It
was raining when I got on the van yesterday morning. The new commute routine
doesn’t leave room for the paper until the evening, so it was a fellow
vanpooler, fond of reading aloud the bad news headlines, who brought me the story
of the woman who killed her four children. *Killed her own children.*
How
do you greet news like that? With a fit of sobbing? Or duck and cover-- let the fact fly off into
the white noise of worldwide human suffering. Last night, when I Googled “mother kills children”, I was disturbed to read that
filicide, as it is called, is not such a rare event. Poverty-induced despair
seemed to be the leading motivator.
Sure,
there were times when one of my little buggers drove me to thoughts of filicide
– isn’t that part of growing up? But the line between thinking it and doing it was
always as wide as the world. I, like most parents, would not hesitate to give
up my*own* life to save my kids. If this kind of devotion to our offspring wasn’t
in our genetic coding, the human species would have vanished long, long ago.
This
morning, my news reader announced “Study warns overfishing
risks ‘global collapse.’” Unfortunately, the biggest threat to children today
is not like the threats that shaped our genes. Our little ones aren’t getting chased
by saber-toothed tigers. When humans created agriculture, technology, and
armies, we created a new enemy: us. I don’t need to list the dangers; you know them
well enough. But it’s precisely because these global hazards are,
evolutionarily speaking, new, we are still learning
how to respond to them. One little girl falls in a well, and an entire nation
gets involved. But when an entire generation of children – really, all future
generations – are put at risk by war and ecotastrophe,
far too many adults, especially those in power, become *de facto* filicidal.
Heck,
forget about future disasters. This February, UNICEF Canada reported that “a
staggering 29,000 children under age five still die each day from preventable
causes worldwide.” That’s a September 11 every 2 1/2 hours, every day, every
year… a pre-school Polly every three seconds… all dead from preventable
pneumonia, diarrheal diseases, measles, and malaria.

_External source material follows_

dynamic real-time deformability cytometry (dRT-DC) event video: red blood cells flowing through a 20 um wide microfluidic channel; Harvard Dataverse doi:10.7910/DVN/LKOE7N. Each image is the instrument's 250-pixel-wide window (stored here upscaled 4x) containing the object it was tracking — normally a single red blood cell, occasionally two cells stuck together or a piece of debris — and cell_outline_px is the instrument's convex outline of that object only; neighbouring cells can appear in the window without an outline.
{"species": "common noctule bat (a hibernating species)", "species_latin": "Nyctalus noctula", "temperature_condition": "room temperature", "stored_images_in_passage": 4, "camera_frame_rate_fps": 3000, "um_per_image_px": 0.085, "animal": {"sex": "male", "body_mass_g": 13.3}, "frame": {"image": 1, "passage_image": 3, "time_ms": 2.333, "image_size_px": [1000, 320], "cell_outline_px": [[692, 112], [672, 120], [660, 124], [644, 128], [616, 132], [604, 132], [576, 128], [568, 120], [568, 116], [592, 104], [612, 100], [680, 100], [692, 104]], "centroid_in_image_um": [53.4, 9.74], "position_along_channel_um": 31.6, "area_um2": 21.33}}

Yet we let our government spend
$200
million per day in Iraq for what our President has finally come around to
admitting: cheap oil. Shame on us!
It’s
ironic that the global threat has produced a new threat to unborn children: the
fear of procreation. A forty year old environmentalist co-worker had told me
that he and his wife had chosen to be childless, not wanting to subject an
innocent life to a potentially nightmarish future. I had the same feelings a
third of a century ago. But hope is a potent force for survival, and giving
birth to a baby (or adopting one) can be powerful affirmation of the future. Something
moved my friend and me to make that commitment, to extend our investment in
this world by at least another quarter century.
Those
little troublemakers bring with them a powerful self-preservation
mechanism. My newly-dad co-worker writes:
“I thought that the greatest sights I have ever seen were things like the
streets of Greenwich Village all covered in snow, or the limestone karsts of Ha
Long Bay in North Vietnam, or the Okavango Delta in Botswana. Little did I
realize that those vistas would be surpassed by something as simple as my baby
taking a nap with my wife on a sunny afternoon.”
And
so we protect our investment. I set up lunch with another co-worker, my
daughter’s age, to plan for an office-wide environmental program. “Why not the
whole building?” he asked, warming my heart. On the way home, my vanpool buddy
told me how that day he suggested global warming should be part of the
strategic planning for his agency. He said “a light went on” with one of the
senior planners, who heartily agreed. “I have two children…” she said.
Fellow
adults, in this day and age, we all have 2 billion children. Every one of them deserves
a long, healthy, and happy life. Ensuring that is up to us.